The world for Shawn Conley ’01 opened up the summer before high school, in Texas. His bass teacher, George Wellington Sr. of Punahou’s Music School, had persuaded his parents to send him to the biennial convention of the International Society of Bassists, and entered him in the 14-and-under competition. So there he was, a gangly teenager who fit bass practice between school, surfing and basketball, practicing feverishly for once. “I remember walking in and hearing the kids before me playing and thinking there’s something wrong,” Conley says. “That’s a different instrument. It doesn’t sound like mine. Mine must be broken.”
He didn’t do well. But the disappointment and confusion, though crushing, were fleeting. Conley was surrounded by the greatest bass players in the world, and their music filled the air. On closing night, he listened as Syrian virtuoso François Rabbath and Hal Robertson of the Philadelphia Orchestra played classical bass in part one of the finale concert; jazz legends Ray Brown, John Clayton and Christian McBride took the stage in part two. If Conley had arrived as a novice who saw bass as little more than a hobby, he was now riveted. He knew what he wanted to do for the rest of his life.
Back home, his mother, Nancy, would recall her son practicing at all hours. He talked about music, read about music, listened to classical, jazz and blues. In high school, Conley was invited to join the Honolulu Symphony. He played gigs in a pickup jazz band with adults more than 10 years his senior.

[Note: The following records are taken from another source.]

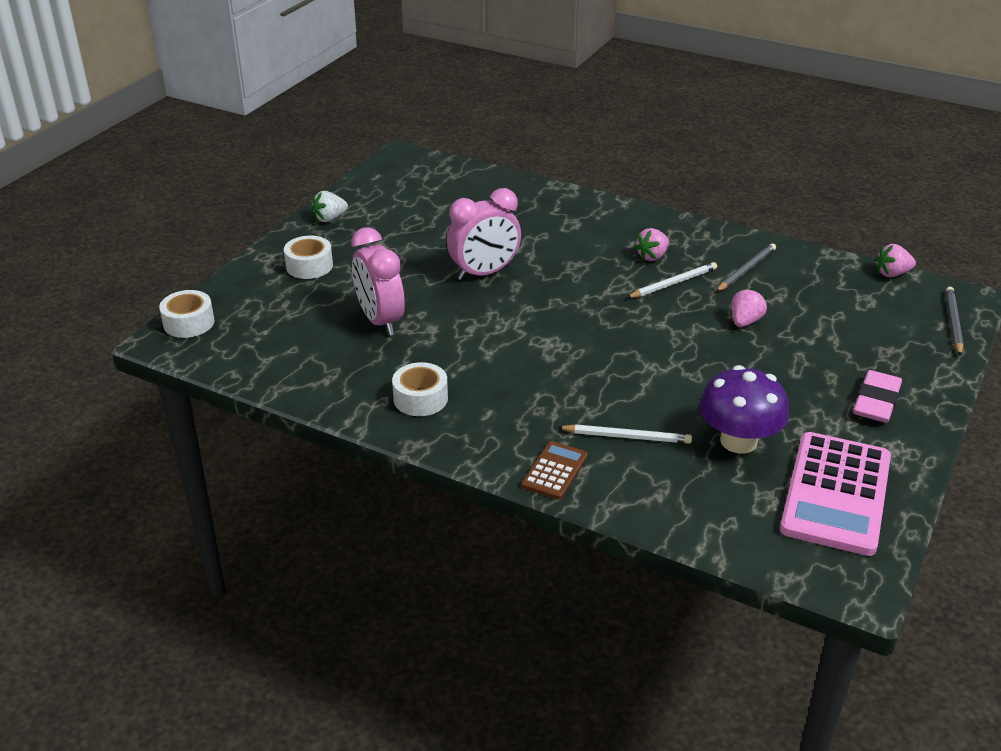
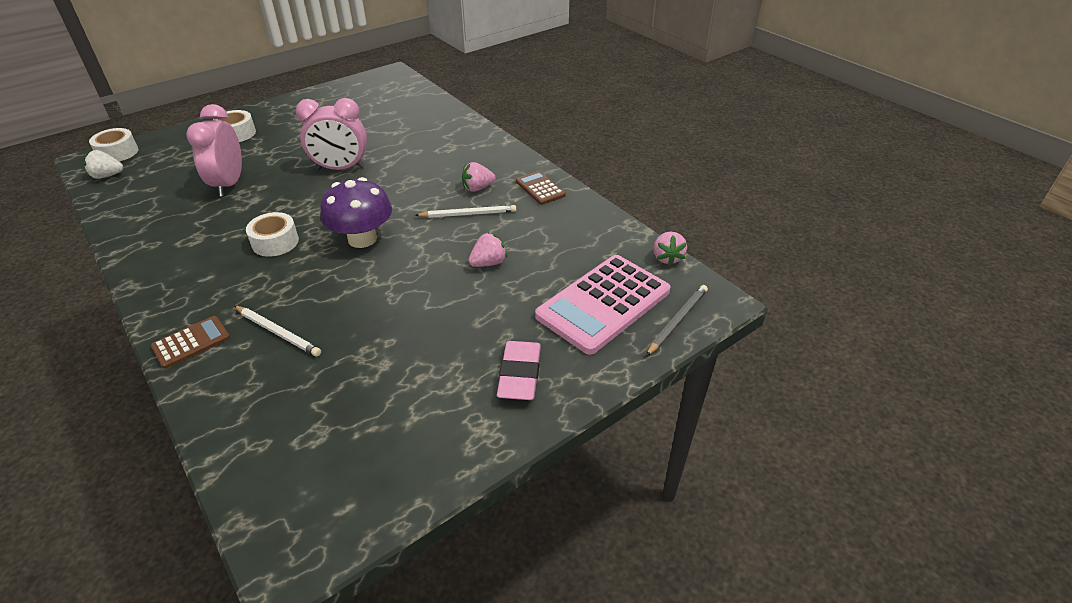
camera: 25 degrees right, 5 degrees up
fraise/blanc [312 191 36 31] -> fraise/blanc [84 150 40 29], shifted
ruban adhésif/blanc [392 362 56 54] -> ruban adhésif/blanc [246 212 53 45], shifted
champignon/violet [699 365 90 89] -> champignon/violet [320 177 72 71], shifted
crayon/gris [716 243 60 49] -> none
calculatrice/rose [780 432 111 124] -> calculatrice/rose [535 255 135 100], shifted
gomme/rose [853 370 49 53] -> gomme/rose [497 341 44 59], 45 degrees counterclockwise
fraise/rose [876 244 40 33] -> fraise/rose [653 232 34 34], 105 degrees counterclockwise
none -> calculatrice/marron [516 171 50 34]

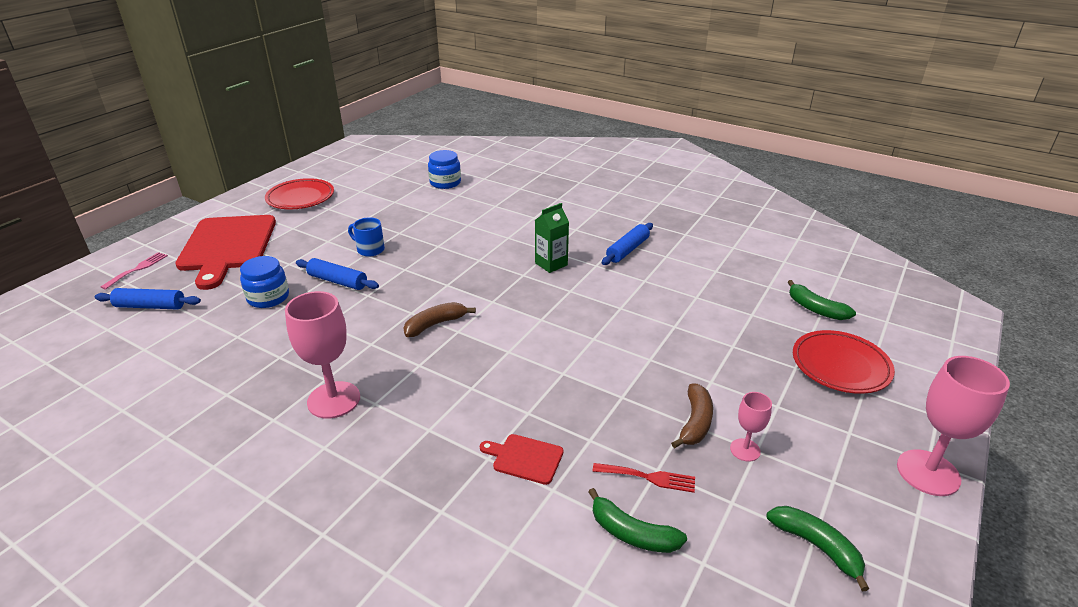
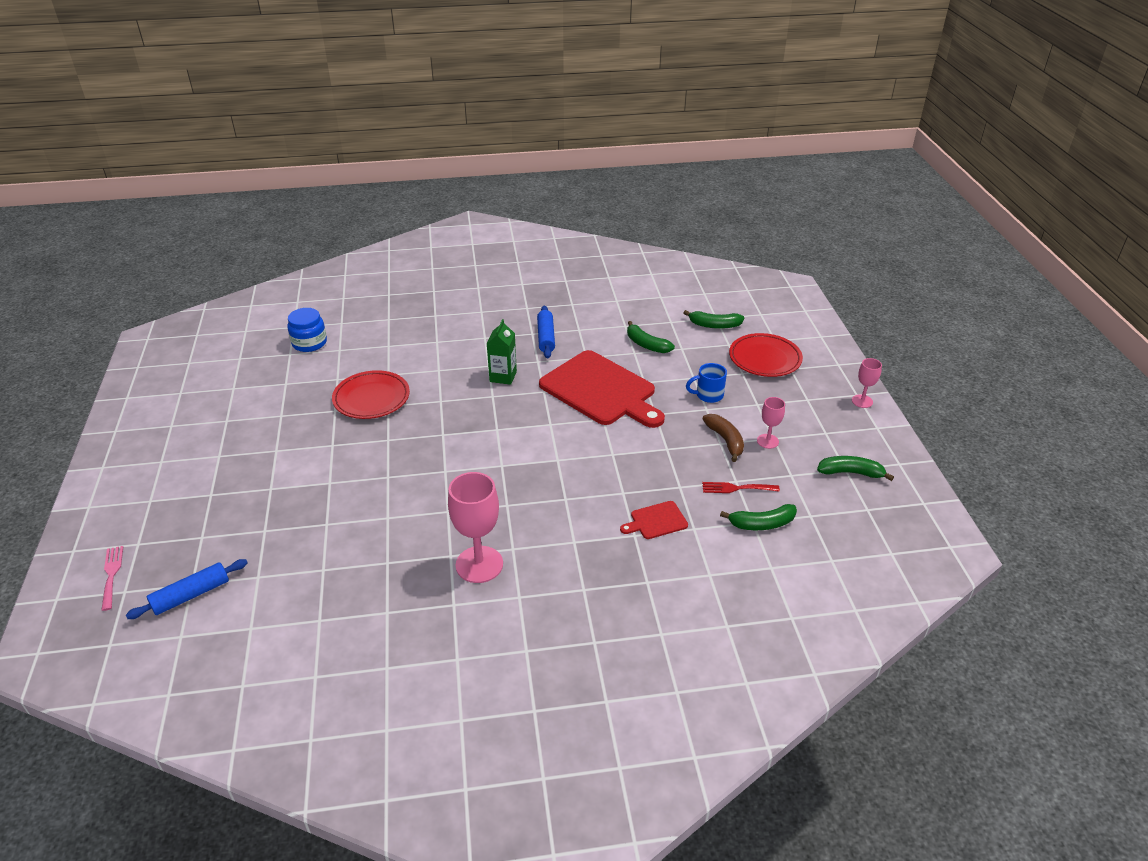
camera: 40 degrees left, 5 degrees up
planche à découper/rouge [175 215 101 75] -> planche à découper/rouge [539 350 126 78], shifted
bocal/bleu [240 256 49 52] -> none
assiette/rouge [265 178 69 31] -> assiette/rouge [332 370 78 49], shifted
rouleau à pâtisserie/bleu [296 258 83 32] -> none
tasse/bleu [348 217 37 40] -> tasse/bleu [686 363 41 40], shifted
banane/marron [404 302 72 35] -> none
fourchette/rouge [592 463 103 30] -> fourchette/rouge [702 482 78 11], 150 degrees counterclockwise
verre à pied/rose [897 356 113 140] -> verre à pied/rose [852 358 30 50], x0.53
none -> banane/vert [627 321 48 32]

After graduating, he made it to the semifinals of the prestigious Thelonious Monk International Jazz Competition. He returned to the International Society of Bassists as a performer; later, he won its jazz competition. He played on movie soundtracks and performed with Sting, Peter Gabriel and Grammy-winning classical pianist Emanuel Ax. Invited to join cellist Yo-Yo Ma’s Silk Road Ensemble, he shared that group’s 2017 Grammy for Best World Music Album for “Sing Me Home.” “I was so lucky to have a teacher like George Wellington and parents who pushed me to go to that convention,” Conley says. “They totally supported me and helped me go for it.”
Luck wasn’t the only factor, of course. It delivered him to the moment that ignited his passion; from there it was his fascination with the big, rumbly-sounding bass, a drive that led him to the world’s best teachers and a complete openness to experimentation and even failure that delivered Conley to where he is now – a nationally sought-after master of the largest, most low-pitched string instrument being played today.

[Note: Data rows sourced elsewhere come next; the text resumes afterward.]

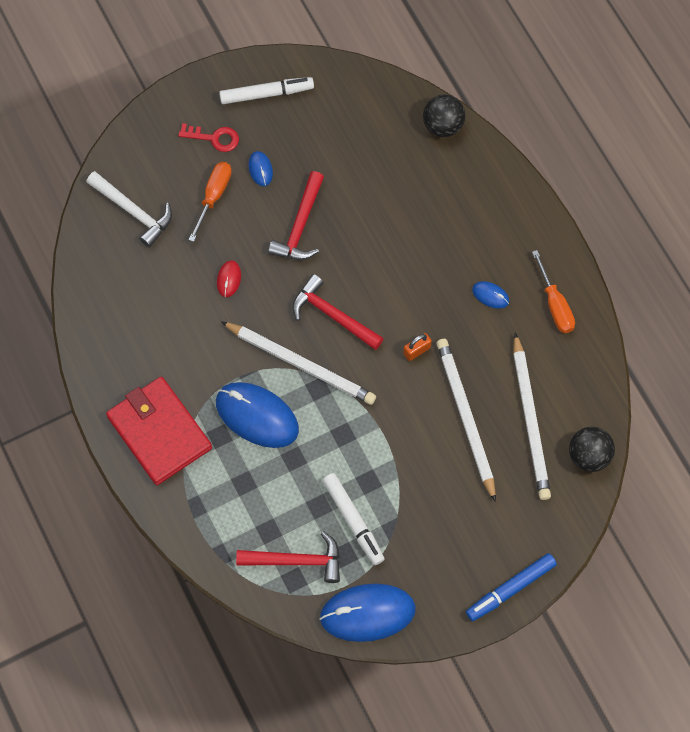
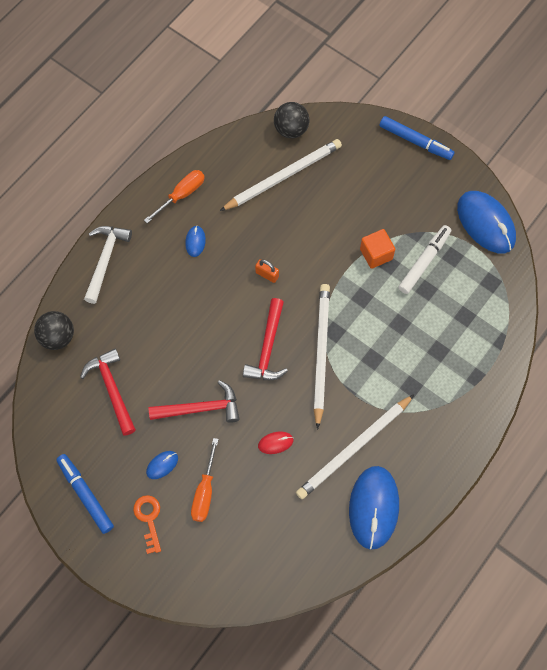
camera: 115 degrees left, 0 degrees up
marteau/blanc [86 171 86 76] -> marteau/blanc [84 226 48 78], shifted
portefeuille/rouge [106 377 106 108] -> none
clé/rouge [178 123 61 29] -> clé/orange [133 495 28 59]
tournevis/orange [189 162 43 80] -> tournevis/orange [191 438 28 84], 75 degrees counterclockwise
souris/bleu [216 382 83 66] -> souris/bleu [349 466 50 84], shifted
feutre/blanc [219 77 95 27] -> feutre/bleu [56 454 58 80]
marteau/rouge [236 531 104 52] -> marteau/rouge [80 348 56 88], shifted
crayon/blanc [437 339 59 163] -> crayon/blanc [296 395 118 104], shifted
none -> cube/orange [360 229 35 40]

At 6 feet, a double bass is 2 feet longer than a cello. In classical music, it’s played with a bow and by plucking the strings; in jazz, blues and folk music the strings are plucked, sometimes with both hands at the same time. At first, well-meaning musicians, confounded by Conley’s pursuit of all genres, told him to focus and choose. That’s how most of the music world works: People become solo artists, or orchestra players, or jazz musicians.
But the world of the bass is a little different. As he studied with Paul Ellison at Rice University and Rabbath, the Syrian virtuoso he’d encountered as a teenager, in France, Conley realized he needed solid foundations in both classical and contemporary to explore the paths he wanted his music to take. “Luckily all of my teachers were savvy enough to be like, ‘No, it’s cool, do everything,’” he says. “‘If something doesn’t work out, it won’t work out and that’s fine. Don’t X something out because somebody said you shouldn’t do it.’”
So he did everything, seemingly everywhere. Based in Brooklyn, Conley was flying around performing, composing and arranging, teaching workshops, recording soundtracks for “True Grit” and “Moonrise Kingdom,” collaborating with opera singers, jazz vocalists and folk musicians. The Silk Road Ensemble, part of Yo-Yo Ma’s genre- and border-defying music, took him around the country on tour. He joined the band of French jazz singer Cyrille Aimée, and the touring intensified, through Europe and the United States.
All that changed with fatherhood. His son, Osian (pronounced ocean), was born into a dual musical household. Conley’s wife, Megan, is principal harpist with the Houston Symphony, and the family splits its time between Brooklyn and Texas. Now Conley is forced to choose, not between genres but between being on the road and being home with the nearly 2-year-old Osian. That’s narrowed his focus. Now, he mostly does composing and arranging, plays with the Brooklyn-based classical chamber orchestra, The Knights, and tours with Silk Road. There’s a sense of a new kind of centeredness, of a balance between the headiness of making music with world-renowned artists and coming home to be silly with Osian and cook for him and put him to bed. “It is definitely a huge difference getting off the plane in China and getting off the plane in Brooklyn and going to the park and being like, ‘Alright, let’s throw the ball,’” Conley says. “It’s a total dream job, all the groups I get to play with. I meet my heroes who become my friends, and then I meet new heroes. I wasn’t expecting to be doing what I’m doing. It’s kind of amazing.”